Susanne Dressler • 20. Juli 2023

4000 Zuschauerinnen und Zuschauer haben in der Waldoper bei Danzig Platz © Krzysztof Mystkowski

Es geht eine gemütlich ansteigende Straße bergauf, schattenspendende Bäume schützen vor der Juli-Hitze. Opera Lesná, die Waldoper in Sopot bei Danzig, liegt tief versteckt im Gehölz. Circa 4000 Sitzplätze bilden die Arena eines Amphitheaters, über das sich ein schützendes Dach wölbt, das einerseits an eine Welle der Ostsee erinnert, andererseits einem Ufo nicht unähnlich scheint. Mit dem Sommer 2023 ist das Festivalfieber in Sopot ausgebrochen, denn das Baltic Opera Festival ist am zweiten Juli-Wochenende über die Bühne gegangen.

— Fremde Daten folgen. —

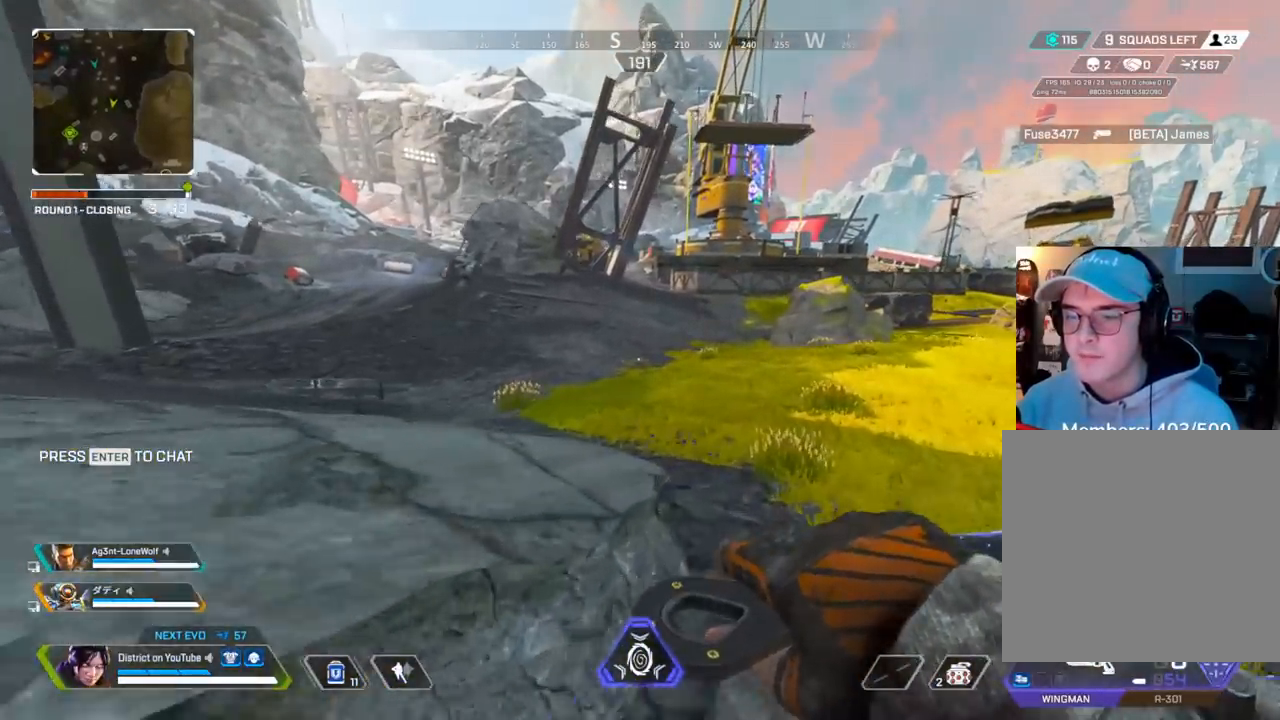
{"buttons": [], "left_stick": "up", "right_stick": "center", "events": []}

Der international renommierte Wagnersänger Tomasz Konieczny hat der in Polen sehr bekannten Opera Lesná mit dem neu gegründeten Festival wieder Leben eingehaucht. Rund um die 1909 gegründete Waldoper gibt es reichlich Stoff für Erzählungen. Gespielt wurde hier stets mit Leidenschaft vor bis zu 8000 Besucherinnen und Besuchern, zunächst meist romantische Opern.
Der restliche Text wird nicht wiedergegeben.